I wonder if the problem was not so much the club having the wrong attitude, but more that after our downfall from the Premiership we didn't have the players to sell once Sinclair & co had gone?

When Thompson owned the club I think the fans were right to fear that the wrong sale at the wrong moment could lead to indefinite exile, and that's what happened (and we know that Jim Gregory had already tried to flog Les Ferdinand to BeÅŸiktaÅŸ).

In retrospect what seems wrong is that we didn't have a strategy to scout and develop players. A tectonic shift in football had started prior to which we had been on a level playing field with other London clubs. We were focused on where we used to be and did what so many clubs are still doing and kept patching things up in an attempt to get back to the top. The problem now is that it is very difficult to do things under your own steam with FFP in place - a few clubs like Burnley have managed to do it, others like Wolves and Leicester have bypassed the system.

At least with Eze I hope we can pick our moment and not get ripped off by Tottenham.

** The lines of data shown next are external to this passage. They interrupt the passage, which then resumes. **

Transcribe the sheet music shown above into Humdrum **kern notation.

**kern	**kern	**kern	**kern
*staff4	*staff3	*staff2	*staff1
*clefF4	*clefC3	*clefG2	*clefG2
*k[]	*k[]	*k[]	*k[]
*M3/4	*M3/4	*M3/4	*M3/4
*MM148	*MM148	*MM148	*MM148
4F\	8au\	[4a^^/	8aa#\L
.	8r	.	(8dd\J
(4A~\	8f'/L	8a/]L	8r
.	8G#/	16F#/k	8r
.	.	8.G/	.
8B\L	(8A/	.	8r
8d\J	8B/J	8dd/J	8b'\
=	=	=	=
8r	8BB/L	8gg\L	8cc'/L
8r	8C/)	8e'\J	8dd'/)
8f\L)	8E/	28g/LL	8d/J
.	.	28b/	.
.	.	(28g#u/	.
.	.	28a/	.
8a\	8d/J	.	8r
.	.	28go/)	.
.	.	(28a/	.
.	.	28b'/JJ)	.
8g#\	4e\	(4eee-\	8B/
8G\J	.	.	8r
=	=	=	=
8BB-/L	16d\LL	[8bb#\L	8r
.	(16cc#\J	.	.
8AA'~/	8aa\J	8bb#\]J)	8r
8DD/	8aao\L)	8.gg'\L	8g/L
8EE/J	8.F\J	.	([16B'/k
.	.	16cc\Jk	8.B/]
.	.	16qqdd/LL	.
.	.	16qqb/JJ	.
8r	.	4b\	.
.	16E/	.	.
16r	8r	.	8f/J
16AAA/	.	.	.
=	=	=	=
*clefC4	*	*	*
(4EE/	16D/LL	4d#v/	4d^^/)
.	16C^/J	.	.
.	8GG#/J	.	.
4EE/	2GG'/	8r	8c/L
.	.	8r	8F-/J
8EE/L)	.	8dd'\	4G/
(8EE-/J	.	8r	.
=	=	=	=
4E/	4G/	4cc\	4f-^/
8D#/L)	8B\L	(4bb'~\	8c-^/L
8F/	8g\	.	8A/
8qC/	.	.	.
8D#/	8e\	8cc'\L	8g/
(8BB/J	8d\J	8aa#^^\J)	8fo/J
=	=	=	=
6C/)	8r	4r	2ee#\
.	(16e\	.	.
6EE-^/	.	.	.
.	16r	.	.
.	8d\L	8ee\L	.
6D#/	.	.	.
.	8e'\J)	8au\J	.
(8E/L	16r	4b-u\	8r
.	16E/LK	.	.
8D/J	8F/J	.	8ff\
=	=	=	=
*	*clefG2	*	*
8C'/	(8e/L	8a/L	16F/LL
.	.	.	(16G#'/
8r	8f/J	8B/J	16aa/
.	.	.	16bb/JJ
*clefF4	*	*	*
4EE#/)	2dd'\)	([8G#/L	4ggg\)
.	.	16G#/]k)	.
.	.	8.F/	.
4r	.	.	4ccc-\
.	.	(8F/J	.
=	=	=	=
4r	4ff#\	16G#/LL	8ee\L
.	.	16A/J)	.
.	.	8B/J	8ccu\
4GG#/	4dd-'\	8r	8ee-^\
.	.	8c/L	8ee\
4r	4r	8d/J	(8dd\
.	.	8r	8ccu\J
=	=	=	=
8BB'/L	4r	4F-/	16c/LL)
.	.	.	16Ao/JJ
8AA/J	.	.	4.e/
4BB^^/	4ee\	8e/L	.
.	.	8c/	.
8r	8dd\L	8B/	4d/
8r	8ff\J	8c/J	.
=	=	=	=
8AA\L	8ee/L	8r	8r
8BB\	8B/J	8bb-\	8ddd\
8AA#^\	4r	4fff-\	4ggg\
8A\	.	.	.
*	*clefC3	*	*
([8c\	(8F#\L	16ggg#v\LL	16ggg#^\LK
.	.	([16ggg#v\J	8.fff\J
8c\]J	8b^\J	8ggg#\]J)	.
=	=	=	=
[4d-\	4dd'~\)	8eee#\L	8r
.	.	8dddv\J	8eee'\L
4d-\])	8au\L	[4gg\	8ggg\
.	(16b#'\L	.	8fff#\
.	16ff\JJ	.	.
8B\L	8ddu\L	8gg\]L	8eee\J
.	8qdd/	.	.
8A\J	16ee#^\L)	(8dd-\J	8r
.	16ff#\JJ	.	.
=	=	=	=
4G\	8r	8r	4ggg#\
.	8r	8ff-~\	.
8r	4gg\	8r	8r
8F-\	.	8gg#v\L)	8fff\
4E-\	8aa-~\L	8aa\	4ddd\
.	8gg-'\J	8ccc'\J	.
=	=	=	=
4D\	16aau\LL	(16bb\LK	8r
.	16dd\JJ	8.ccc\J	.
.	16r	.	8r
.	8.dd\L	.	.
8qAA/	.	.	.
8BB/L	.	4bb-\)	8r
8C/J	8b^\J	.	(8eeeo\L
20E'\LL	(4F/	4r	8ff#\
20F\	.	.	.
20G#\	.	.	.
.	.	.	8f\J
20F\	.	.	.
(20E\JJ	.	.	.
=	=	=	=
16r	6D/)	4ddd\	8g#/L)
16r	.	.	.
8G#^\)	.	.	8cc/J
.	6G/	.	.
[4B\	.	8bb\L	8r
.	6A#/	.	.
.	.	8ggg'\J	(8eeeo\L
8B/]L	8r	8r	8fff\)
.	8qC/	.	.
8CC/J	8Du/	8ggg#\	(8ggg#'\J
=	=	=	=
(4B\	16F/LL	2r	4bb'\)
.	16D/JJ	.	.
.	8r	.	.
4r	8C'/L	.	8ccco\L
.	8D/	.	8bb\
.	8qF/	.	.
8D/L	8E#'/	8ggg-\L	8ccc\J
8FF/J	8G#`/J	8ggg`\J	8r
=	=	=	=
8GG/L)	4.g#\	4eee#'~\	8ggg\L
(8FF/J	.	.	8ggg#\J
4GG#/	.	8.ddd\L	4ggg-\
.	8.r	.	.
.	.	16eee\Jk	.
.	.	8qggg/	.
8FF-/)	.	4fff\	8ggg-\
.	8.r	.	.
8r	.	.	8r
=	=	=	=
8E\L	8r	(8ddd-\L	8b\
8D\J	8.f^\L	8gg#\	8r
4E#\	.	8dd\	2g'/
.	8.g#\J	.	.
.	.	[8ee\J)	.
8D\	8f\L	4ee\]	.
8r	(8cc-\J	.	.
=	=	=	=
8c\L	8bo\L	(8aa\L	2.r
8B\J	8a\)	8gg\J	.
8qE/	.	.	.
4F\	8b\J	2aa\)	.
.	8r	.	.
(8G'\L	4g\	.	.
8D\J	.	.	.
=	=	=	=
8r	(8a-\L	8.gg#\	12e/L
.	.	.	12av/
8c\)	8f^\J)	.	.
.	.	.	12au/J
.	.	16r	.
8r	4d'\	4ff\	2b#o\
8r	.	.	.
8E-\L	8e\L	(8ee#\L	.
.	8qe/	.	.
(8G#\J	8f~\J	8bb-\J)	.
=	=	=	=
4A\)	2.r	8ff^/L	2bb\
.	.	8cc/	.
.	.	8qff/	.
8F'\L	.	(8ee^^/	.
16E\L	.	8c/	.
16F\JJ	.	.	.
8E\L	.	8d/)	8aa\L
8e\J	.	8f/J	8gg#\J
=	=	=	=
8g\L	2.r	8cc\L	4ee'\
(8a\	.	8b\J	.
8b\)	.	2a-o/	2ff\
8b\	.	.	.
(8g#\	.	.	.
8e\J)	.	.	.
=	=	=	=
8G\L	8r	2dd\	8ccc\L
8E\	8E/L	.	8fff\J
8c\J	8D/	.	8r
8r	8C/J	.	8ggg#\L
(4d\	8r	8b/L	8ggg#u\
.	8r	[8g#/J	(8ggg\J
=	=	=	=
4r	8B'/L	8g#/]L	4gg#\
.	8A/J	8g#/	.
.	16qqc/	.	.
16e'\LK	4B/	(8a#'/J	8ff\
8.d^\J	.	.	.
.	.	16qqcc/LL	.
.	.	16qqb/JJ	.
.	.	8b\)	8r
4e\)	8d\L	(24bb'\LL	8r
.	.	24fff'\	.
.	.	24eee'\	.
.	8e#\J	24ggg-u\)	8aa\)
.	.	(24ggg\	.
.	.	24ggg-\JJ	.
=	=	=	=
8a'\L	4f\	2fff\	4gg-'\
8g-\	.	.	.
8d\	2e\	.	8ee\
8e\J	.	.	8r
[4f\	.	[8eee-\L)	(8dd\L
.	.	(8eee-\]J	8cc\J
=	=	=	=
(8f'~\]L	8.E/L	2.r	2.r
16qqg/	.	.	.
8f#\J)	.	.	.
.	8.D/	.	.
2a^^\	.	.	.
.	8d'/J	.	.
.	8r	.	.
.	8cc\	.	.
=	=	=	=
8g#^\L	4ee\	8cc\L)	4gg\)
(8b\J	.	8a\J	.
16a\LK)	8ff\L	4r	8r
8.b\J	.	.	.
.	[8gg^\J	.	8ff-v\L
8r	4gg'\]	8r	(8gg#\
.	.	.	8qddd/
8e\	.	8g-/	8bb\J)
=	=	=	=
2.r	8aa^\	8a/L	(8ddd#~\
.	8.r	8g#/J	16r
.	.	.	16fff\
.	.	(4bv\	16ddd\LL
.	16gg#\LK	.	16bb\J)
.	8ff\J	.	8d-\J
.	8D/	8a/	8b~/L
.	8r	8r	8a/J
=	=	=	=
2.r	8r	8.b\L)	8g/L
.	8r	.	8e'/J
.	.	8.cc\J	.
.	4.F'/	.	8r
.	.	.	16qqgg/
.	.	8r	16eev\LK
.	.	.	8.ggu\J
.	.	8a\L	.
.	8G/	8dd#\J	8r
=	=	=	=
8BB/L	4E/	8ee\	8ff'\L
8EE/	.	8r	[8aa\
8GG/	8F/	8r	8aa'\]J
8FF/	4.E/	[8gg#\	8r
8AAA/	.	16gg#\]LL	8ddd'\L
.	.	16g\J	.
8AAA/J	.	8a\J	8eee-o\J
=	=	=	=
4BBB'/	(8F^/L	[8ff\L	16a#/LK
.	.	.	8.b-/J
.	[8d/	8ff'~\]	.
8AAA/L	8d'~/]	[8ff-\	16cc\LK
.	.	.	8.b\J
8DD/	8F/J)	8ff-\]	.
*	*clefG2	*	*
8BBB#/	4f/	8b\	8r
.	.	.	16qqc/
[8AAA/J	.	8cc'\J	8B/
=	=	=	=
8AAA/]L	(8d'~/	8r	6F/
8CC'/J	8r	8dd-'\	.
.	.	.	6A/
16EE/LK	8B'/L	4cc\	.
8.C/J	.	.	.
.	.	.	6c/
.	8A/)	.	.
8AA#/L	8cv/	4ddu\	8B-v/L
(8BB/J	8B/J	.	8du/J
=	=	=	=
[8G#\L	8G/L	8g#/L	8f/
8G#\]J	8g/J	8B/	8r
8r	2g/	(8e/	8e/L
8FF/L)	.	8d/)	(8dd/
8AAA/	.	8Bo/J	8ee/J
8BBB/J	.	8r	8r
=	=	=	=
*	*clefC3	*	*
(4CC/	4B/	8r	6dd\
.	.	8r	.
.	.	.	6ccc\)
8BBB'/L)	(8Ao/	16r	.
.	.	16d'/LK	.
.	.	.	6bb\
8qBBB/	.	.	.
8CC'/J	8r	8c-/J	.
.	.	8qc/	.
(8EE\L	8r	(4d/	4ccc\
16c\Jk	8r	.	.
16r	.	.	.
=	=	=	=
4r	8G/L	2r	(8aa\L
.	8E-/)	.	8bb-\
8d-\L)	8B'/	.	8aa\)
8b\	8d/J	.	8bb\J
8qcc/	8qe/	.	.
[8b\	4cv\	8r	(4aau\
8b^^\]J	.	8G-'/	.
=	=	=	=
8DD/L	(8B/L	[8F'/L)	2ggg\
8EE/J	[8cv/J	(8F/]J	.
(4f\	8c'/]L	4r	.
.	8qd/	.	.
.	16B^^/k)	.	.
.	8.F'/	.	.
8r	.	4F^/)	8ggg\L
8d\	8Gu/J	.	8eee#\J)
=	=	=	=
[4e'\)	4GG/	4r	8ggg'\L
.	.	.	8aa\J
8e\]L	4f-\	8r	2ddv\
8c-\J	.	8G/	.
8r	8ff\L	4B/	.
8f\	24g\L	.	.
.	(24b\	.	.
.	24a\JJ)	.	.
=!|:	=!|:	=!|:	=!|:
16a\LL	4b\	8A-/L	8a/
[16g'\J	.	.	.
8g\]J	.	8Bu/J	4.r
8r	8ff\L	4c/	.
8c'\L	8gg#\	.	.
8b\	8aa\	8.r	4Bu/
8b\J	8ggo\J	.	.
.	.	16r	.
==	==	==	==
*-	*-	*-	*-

Anyway, back to today's game...the fact that Charlton haven't won in an age isn't good.

P.S. Situations where David Pleat gets a hard on don't usually end well.

Burnleyhoop added 12:51 - Dec 21
Perfect summation of our fall from grace and more importantly, how poor decision making exacerbated it’s continuation.

My hope is however, that if (when) we lose one of the finest talents we have ever seen at QPR, we have a manager and board that have the nouse to rebuild the squad sensibly and which allows us to make steady progress that may at some point be capable of having a decent shot at promotion.

Ultimately, we need a big money sale to build and develop, but in the meantime I will enjoy watching the rare talent of Eve flourish elsewhere, admittedly with a tear in the eye.